(GOAL): Rewrite the listing from the line that has "family: Scolopacidae" through the line that has "genus: Branta", changing "scientific name" to "species name" and leaving everything else the same.

(SUPPLIED RECORDS):
---
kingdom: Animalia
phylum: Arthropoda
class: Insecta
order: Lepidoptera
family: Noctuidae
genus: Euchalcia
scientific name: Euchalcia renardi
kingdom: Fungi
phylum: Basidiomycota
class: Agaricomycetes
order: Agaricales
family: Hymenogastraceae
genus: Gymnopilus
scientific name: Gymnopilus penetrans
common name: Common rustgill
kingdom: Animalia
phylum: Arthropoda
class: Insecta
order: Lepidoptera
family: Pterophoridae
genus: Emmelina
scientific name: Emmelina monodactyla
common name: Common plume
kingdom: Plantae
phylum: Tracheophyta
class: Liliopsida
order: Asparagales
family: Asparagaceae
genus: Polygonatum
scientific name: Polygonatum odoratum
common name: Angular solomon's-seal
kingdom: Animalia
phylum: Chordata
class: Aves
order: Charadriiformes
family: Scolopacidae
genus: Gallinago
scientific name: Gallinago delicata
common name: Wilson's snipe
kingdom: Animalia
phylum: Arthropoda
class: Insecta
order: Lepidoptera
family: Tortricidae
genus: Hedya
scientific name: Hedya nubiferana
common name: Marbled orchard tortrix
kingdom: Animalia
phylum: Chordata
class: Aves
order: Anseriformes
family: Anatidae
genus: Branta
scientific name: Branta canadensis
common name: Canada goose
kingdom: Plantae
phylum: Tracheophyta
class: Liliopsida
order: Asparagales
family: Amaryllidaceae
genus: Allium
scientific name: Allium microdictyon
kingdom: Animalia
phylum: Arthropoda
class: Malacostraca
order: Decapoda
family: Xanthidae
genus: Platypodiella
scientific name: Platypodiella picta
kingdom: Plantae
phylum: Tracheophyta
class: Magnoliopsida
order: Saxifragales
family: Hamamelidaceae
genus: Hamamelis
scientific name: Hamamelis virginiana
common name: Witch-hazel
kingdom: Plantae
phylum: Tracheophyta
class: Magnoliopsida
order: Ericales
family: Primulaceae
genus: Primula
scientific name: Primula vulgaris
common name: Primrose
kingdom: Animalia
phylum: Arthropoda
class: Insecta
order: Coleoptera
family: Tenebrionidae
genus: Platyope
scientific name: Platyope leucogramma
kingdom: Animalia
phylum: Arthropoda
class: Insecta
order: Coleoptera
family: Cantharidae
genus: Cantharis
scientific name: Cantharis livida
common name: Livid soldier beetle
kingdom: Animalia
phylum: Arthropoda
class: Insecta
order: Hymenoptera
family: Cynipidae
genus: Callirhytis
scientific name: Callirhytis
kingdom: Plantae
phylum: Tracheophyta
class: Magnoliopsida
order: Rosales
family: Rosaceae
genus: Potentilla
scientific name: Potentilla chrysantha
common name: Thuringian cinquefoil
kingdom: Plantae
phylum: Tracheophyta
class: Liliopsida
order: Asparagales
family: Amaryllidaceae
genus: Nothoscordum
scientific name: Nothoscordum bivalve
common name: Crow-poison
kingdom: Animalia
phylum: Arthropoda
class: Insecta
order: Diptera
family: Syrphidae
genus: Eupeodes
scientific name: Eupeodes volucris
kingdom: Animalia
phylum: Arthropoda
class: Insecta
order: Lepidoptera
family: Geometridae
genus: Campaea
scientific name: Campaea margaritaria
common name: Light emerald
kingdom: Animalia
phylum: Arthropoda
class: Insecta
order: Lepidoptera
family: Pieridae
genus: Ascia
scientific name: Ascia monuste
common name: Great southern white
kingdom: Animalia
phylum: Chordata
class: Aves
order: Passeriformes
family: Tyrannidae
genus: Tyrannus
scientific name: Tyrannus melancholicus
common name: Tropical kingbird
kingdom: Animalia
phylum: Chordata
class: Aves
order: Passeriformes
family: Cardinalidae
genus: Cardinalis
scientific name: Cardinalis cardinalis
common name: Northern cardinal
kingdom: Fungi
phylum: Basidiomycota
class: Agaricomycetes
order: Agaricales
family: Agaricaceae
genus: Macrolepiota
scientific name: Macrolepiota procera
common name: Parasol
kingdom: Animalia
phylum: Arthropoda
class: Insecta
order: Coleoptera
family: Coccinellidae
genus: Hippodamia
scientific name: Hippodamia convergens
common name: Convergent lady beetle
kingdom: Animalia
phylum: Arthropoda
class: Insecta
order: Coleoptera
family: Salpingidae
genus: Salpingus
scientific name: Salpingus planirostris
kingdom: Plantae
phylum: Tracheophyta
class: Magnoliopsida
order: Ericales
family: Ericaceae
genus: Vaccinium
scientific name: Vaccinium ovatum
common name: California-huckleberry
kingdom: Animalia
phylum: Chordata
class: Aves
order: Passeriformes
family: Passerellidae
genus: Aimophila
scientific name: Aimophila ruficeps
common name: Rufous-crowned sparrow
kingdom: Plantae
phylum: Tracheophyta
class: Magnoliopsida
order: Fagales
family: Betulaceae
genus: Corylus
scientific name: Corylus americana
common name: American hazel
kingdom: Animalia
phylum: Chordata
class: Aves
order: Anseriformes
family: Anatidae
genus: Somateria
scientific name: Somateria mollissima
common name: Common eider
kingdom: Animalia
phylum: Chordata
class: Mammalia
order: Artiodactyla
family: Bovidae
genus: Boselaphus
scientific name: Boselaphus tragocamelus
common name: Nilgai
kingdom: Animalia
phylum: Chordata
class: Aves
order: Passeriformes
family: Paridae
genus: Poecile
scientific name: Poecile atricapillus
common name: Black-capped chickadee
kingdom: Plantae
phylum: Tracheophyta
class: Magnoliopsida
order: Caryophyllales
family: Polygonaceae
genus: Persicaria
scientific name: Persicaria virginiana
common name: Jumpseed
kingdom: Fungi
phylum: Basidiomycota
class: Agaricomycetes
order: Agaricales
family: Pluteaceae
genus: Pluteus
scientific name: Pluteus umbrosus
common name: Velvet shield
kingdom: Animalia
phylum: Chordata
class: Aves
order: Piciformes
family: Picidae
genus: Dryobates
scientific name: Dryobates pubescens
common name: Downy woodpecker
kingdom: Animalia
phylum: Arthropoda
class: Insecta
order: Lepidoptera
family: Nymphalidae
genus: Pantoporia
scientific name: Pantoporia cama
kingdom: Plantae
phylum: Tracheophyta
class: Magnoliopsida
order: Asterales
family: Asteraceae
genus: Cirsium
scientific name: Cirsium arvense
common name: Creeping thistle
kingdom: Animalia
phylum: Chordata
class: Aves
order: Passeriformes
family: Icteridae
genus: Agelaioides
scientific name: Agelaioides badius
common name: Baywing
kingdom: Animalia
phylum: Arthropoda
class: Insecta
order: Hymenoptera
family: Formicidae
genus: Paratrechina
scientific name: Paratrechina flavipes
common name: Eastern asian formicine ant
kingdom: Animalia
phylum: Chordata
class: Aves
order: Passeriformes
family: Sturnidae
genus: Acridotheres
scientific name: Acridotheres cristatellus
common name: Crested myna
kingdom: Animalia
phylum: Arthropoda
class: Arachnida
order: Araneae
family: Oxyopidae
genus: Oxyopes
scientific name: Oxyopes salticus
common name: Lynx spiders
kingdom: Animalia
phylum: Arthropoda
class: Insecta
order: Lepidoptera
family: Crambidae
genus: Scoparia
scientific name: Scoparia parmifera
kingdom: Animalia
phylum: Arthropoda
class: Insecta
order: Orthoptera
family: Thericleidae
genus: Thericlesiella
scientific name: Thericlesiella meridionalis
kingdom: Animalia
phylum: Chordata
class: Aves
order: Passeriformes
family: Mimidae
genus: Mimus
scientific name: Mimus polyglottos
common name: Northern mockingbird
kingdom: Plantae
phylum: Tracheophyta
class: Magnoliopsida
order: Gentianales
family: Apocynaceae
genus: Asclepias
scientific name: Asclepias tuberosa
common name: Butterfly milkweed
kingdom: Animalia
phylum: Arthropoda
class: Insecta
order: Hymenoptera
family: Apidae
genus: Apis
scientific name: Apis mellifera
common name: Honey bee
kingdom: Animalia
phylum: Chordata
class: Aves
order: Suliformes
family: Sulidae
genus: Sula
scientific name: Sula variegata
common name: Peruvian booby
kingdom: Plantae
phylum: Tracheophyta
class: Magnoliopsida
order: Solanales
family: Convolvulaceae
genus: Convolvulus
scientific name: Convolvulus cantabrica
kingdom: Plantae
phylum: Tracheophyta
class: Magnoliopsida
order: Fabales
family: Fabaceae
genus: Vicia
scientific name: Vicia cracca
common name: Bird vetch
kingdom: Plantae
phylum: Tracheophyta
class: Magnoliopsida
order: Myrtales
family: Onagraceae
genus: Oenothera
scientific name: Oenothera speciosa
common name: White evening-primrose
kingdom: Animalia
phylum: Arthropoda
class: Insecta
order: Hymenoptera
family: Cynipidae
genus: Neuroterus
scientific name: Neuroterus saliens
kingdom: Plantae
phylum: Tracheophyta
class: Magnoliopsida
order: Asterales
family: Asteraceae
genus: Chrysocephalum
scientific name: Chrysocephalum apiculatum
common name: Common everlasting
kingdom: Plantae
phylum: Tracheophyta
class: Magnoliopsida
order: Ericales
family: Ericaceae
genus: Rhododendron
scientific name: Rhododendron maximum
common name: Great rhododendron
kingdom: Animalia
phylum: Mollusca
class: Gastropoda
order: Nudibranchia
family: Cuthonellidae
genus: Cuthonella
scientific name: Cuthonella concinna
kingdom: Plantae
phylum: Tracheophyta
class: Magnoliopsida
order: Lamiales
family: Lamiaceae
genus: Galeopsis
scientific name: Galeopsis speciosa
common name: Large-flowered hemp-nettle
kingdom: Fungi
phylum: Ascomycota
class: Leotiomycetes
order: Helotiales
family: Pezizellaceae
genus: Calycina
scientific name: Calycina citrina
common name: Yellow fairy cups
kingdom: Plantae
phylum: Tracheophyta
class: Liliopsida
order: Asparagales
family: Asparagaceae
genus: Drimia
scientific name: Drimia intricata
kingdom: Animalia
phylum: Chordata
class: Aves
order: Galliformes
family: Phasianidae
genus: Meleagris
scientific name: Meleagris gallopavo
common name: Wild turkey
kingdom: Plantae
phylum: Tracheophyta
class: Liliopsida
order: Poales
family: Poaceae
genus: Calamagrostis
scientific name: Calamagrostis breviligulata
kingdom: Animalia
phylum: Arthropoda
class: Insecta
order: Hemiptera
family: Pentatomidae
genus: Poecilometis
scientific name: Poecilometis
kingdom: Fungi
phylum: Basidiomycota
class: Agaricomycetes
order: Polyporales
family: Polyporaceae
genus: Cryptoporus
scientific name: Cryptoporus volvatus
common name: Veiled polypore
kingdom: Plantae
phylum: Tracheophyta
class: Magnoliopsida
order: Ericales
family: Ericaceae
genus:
---
(ANSWER):
family: Scolopacidae
genus: Gallinago
species name: Gallinago delicata
common name: Wilson's snipe
kingdom: Animalia
phylum: Arthropoda
class: Insecta
order: Lepidoptera
family: Tortricidae
genus: Hedya
species name: Hedya nubiferana
common name: Marbled orchard tortrix
kingdom: Animalia
phylum: Chordata
class: Aves
order: Anseriformes
family: Anatidae
genus: Branta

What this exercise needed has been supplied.